▶ _JOB ITEM_:
Copy every record below line for line, keeping each character, space, and mark unchanged.

▶ _MATERIAL FOR THE TASK_:
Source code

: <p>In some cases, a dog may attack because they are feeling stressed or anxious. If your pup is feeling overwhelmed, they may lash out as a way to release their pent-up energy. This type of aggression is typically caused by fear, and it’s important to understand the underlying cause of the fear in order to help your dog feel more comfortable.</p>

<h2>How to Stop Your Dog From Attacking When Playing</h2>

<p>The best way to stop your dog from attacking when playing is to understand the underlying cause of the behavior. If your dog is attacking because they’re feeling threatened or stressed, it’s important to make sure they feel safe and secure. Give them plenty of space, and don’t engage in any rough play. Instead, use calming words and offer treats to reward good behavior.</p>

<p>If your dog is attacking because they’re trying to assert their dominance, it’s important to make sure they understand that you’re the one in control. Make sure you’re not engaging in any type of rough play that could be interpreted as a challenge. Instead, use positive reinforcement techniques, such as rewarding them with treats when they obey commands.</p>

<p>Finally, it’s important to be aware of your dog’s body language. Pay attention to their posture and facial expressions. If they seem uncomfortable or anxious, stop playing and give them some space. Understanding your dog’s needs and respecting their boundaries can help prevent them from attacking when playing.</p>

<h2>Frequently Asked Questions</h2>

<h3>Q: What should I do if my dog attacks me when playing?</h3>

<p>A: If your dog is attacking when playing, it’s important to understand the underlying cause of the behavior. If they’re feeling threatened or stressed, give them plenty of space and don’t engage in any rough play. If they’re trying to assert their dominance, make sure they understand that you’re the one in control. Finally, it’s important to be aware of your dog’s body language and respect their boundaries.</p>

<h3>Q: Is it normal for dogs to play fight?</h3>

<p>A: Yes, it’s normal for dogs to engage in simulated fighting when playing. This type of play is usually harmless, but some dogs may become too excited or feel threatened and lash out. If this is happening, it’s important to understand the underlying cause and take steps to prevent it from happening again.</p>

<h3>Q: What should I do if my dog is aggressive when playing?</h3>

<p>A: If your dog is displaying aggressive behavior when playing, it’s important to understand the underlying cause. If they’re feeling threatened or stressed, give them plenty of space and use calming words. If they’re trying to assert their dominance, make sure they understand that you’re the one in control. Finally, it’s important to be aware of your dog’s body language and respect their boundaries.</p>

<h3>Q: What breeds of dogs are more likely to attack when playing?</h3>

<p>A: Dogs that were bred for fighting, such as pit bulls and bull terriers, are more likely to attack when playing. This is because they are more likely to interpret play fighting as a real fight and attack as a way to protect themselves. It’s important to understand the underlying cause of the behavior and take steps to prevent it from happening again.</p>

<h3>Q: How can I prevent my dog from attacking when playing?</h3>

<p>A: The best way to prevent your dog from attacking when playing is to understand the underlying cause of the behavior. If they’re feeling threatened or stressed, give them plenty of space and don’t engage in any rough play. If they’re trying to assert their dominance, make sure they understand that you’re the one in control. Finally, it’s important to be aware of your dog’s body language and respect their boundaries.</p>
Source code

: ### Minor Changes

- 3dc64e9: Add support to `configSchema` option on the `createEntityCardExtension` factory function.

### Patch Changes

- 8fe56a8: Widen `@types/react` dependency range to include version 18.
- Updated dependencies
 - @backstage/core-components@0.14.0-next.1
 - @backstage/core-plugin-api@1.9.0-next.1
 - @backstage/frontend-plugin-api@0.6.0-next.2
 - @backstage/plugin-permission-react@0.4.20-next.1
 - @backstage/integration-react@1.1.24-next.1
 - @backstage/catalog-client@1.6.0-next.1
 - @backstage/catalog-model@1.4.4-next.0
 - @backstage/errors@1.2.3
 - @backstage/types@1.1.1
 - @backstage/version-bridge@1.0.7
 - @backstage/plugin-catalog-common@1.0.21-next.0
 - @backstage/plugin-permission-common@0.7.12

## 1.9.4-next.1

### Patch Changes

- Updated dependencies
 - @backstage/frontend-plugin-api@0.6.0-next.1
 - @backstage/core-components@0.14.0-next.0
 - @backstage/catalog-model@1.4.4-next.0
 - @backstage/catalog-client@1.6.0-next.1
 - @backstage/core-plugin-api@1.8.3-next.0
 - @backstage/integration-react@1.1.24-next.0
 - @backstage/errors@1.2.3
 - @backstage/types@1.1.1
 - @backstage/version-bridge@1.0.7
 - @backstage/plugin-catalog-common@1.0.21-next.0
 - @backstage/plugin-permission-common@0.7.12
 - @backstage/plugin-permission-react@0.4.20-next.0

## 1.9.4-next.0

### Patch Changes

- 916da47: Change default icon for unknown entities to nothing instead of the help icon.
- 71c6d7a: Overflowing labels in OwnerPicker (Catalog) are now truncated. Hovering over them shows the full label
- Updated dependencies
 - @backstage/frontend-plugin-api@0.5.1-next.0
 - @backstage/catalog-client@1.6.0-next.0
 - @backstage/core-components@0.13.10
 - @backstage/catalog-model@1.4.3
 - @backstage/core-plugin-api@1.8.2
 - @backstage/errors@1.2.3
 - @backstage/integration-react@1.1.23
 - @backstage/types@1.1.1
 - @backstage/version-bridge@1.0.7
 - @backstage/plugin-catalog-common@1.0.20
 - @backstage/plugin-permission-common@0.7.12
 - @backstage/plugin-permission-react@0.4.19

▶ _EXERCISE RESPONSE_:
Source code

: <p>In some cases, a dog may attack because they are feeling stressed or anxious. If your pup is feeling overwhelmed, they may lash out as a way to release their pent-up energy. This type of aggression is typically caused by fear, and it’s important to understand the underlying cause of the fear in order to help your dog feel more comfortable.</p>

<h2>How to Stop Your Dog From Attacking When Playing</h2>

<p>The best way to stop your dog from attacking when playing is to understand the underlying cause of the behavior. If your dog is attacking because they’re feeling threatened or stressed, it’s important to make sure they feel safe and secure. Give them plenty of space, and don’t engage in any rough play. Instead, use calming words and offer treats to reward good behavior.</p>

<p>If your dog is attacking because they’re trying to assert their dominance, it’s important to make sure they understand that you’re the one in control. Make sure you’re not engaging in any type of rough play that could be interpreted as a challenge. Instead, use positive reinforcement techniques, such as rewarding them with treats when they obey commands.</p>

<p>Finally, it’s important to be aware of your dog’s body language. Pay attention to their posture and facial expressions. If they seem uncomfortable or anxious, stop playing and give them some space. Understanding your dog’s needs and respecting their boundaries can help prevent them from attacking when playing.</p>

<h2>Frequently Asked Questions</h2>

<h3>Q: What should I do if my dog attacks me when playing?</h3>

<p>A: If your dog is attacking when playing, it’s important to understand the underlying cause of the behavior. If they’re feeling threatened or stressed, give them plenty of space and don’t engage in any rough play. If they’re trying to assert their dominance, make sure they understand that you’re the one in control. Finally, it’s important to be aware of your dog’s body language and respect their boundaries.</p>

<h3>Q: Is it normal for dogs to play fight?</h3>

<p>A: Yes, it’s normal for dogs to engage in simulated fighting when playing. This type of play is usually harmless, but some dogs may become too excited or feel threatened and lash out. If this is happening, it’s important to understand the underlying cause and take steps to prevent it from happening again.</p>

<h3>Q: What should I do if my dog is aggressive when playing?</h3>

<p>A: If your dog is displaying aggressive behavior when playing, it’s important to understand the underlying cause. If they’re feeling threatened or stressed, give them plenty of space and use calming words. If they’re trying to assert their dominance, make sure they understand that you’re the one in control. Finally, it’s important to be aware of your dog’s body language and respect their boundaries.</p>

<h3>Q: What breeds of dogs are more likely to attack when playing?</h3>

<p>A: Dogs that were bred for fighting, such as pit bulls and bull terriers, are more likely to attack when playing. This is because they are more likely to interpret play fighting as a real fight and attack as a way to protect themselves. It’s important to understand the underlying cause of the behavior and take steps to prevent it from happening again.</p>

<h3>Q: How can I prevent my dog from attacking when playing?</h3>

<p>A: The best way to prevent your dog from attacking when playing is to understand the underlying cause of the behavior. If they’re feeling threatened or stressed, give them plenty of space and don’t engage in any rough play. If they’re trying to assert their dominance, make sure they understand that you’re the one in control. Finally, it’s important to be aware of your dog’s body language and respect their boundaries.</p>
Source code

: ### Minor Changes

- 3dc64e9: Add support to `configSchema` option on the `createEntityCardExtension` factory function.

### Patch Changes

- 8fe56a8: Widen `@types/react` dependency range to include version 18.
- Updated dependencies
 - @backstage/core-components@0.14.0-next.1
 - @backstage/core-plugin-api@1.9.0-next.1
 - @backstage/frontend-plugin-api@0.6.0-next.2
 - @backstage/plugin-permission-react@0.4.20-next.1
 - @backstage/integration-react@1.1.24-next.1
 - @backstage/catalog-client@1.6.0-next.1
 - @backstage/catalog-model@1.4.4-next.0
 - @backstage/errors@1.2.3
 - @backstage/types@1.1.1
 - @backstage/version-bridge@1.0.7
 - @backstage/plugin-catalog-common@1.0.21-next.0
 - @backstage/plugin-permission-common@0.7.12

## 1.9.4-next.1

### Patch Changes

- Updated dependencies
 - @backstage/frontend-plugin-api@0.6.0-next.1
 - @backstage/core-components@0.14.0-next.0
 - @backstage/catalog-model@1.4.4-next.0
 - @backstage/catalog-client@1.6.0-next.1
 - @backstage/core-plugin-api@1.8.3-next.0
 - @backstage/integration-react@1.1.24-next.0
 - @backstage/errors@1.2.3
 - @backstage/types@1.1.1
 - @backstage/version-bridge@1.0.7
 - @backstage/plugin-catalog-common@1.0.21-next.0
 - @backstage/plugin-permission-common@0.7.12
 - @backstage/plugin-permission-react@0.4.20-next.0

## 1.9.4-next.0

### Patch Changes

- 916da47: Change default icon for unknown entities to nothing instead of the help icon.
- 71c6d7a: Overflowing labels in OwnerPicker (Catalog) are now truncated. Hovering over them shows the full label
- Updated dependencies
 - @backstage/frontend-plugin-api@0.5.1-next.0
 - @backstage/catalog-client@1.6.0-next.0
 - @backstage/core-components@0.13.10
 - @backstage/catalog-model@1.4.3
 - @backstage/core-plugin-api@1.8.2
 - @backstage/errors@1.2.3
 - @backstage/integration-react@1.1.23
 - @backstage/types@1.1.1
 - @backstage/version-bridge@1.0.7
 - @backstage/plugin-catalog-common@1.0.20
 - @backstage/plugin-permission-common@0.7.12
 - @backstage/plugin-permission-react@0.4.19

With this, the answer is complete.